Monday 8 October 2007

Halloween under threat

I'm not a great fan of Halloween. It wasn't part of my 1960s middle-of-the-road English Methodist upbringing, and I'd never even heard of it until a Scottish schoolfriend invited me to a party and I was inducted into the delights of pumpkin-carving and apple-bobbing. In those days it was strictly a Scottish celebration: a hangover from their Calvinist obsession with the devil and all his works.

The whole trick or treat business is a much more recent US importation, and one suspects that its inexorable advance has something to do with the need for the greetings card and related industries to expand their commercial reach (the invention of Grandparents' Day and Carers' Day being other examples). And like any other grumpy middle-aged man, I resent having to get up from watching the Channel 4 News to answer the door to a gaggle of children in shop-bought witch costumes demanding chocolate.

Still, I reckon if you're going to have Halloween, you may as well do it properly. But it seems the festival is under threat from the good old C of E:

A Church of England bishop campaigning to rebrand Halloween as a "triumph of good over evil" claimed victory yesterday after two supermarkets agreed to stock less sinister alternatives to the usual monster masks and devil costumes.

Sainsbury's has written to the Rt Rev David Gillett, Bishop of Bolton, saying it will now also sell glowsticks, hair braids and face paints. Its chief executive, Justin King, said he could understand the bishop's worries about the antisocial effects of Halloween products.

Andy Bond, president and chief executive of Asda, said it too would stock costumes and accessories with a "lighter" feel than previous years.

Surely the whole point of Halloween, as with its Catholic counterparts such as the Mexican Day of the Dead, and pre-christian versions such as the Celtic Samhain, is to provide a collective, cathartic opportunity to face up to life's darker side - and indeed to remember its ultimate end. Turning it into a 'positive' celebration, as the bishop wants to, somehow misses the point. Sometimes it seems as though some parts of the Church of England have forgotten the value of ritual and want to reduce religion to a kind of feelgood happy-clappy therapy.

Hallowe'en is also under attack from other religious groups. Labour Humanist reports that 'A primary school is considering plans to abandon its Hallowe'en celebration' (Why? You guessed it) ' in case it offends religious parents' , and are planning to rebrand it as an 'Autumn Festival'. I suspect that the offended parents come from the fundamentalist evangelical end of the Christian spectrum, where literal belief in Satan is alive and well, and magic and witchcraft are not things to joke about.

If this had been a church school, I could just about understand their actions.

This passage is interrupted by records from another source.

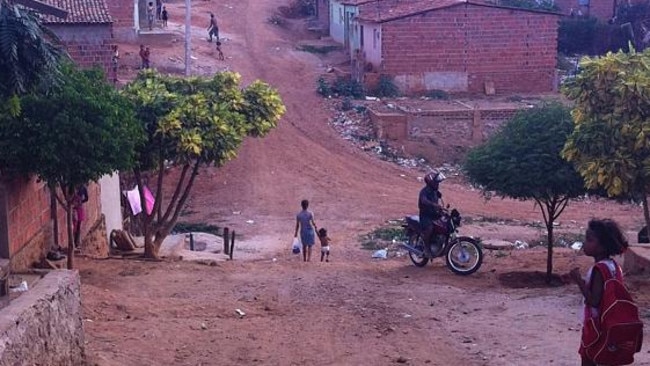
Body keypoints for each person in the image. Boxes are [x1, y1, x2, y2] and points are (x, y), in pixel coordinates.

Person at [569, 219, 629, 366]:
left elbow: (594, 301)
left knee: (588, 357)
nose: (585, 243)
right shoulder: (613, 266)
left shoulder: (599, 270)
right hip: (609, 322)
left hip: (595, 325)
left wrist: (579, 281)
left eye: (589, 240)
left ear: (602, 247)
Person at [418, 170, 445, 257]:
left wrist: (441, 210)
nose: (438, 185)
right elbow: (423, 200)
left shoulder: (435, 192)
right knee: (430, 228)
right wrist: (434, 205)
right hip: (426, 215)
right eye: (436, 183)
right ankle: (426, 248)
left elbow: (439, 202)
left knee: (444, 225)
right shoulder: (424, 191)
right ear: (431, 183)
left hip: (434, 214)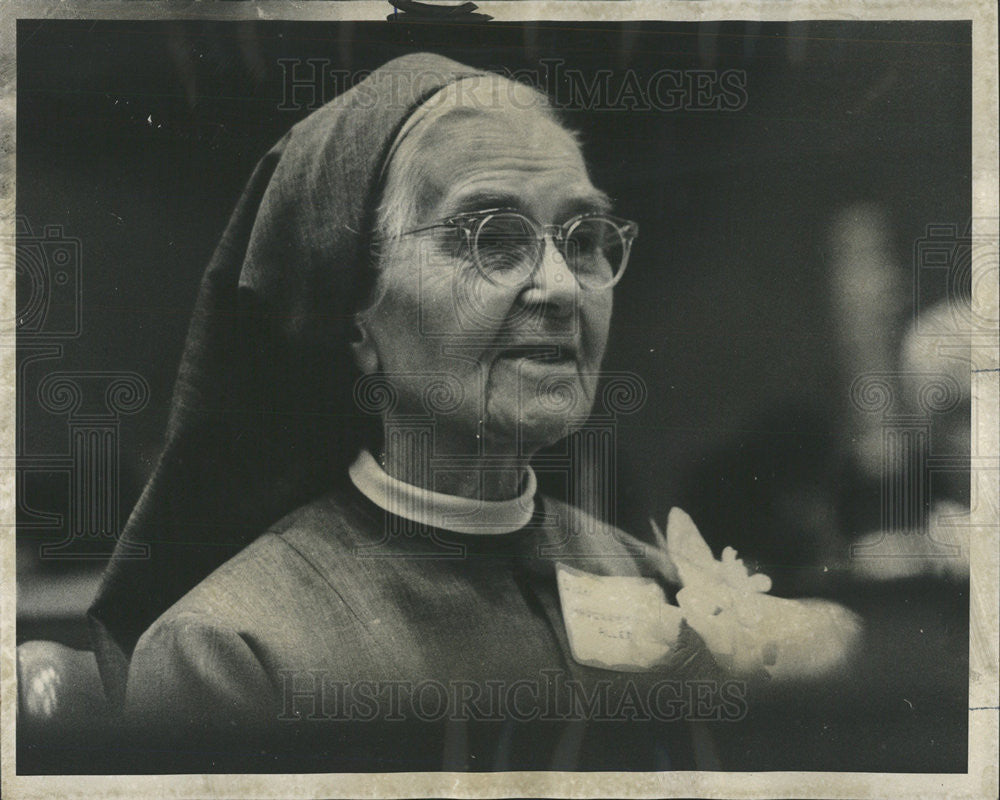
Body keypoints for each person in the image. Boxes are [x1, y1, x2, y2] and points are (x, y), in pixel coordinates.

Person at [86, 53, 711, 771]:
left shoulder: (652, 581)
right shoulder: (231, 653)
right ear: (355, 318)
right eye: (493, 239)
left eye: (584, 240)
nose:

But it sounds as though it's a mainstream state school, presumably with the usual diversity of religious believers and unbelievers represented. So why should the opinions of one religious group trump all others? I know for a fact that evangelicals of this stripe also abhor Harry Potter and all his works, for similar reasons, and won't let their children read the books. So what if this same group of 'religious parents' asks the school to stop reading Ms Rowling's books in class, or for them to be removed from the school library, so as not to cause them further 'offence'? And what if other religious groups decide to join in, with Sikh or Muslim parents claiming that they are 'offended' by the annual nativity play, perhaps - will they also be appeased?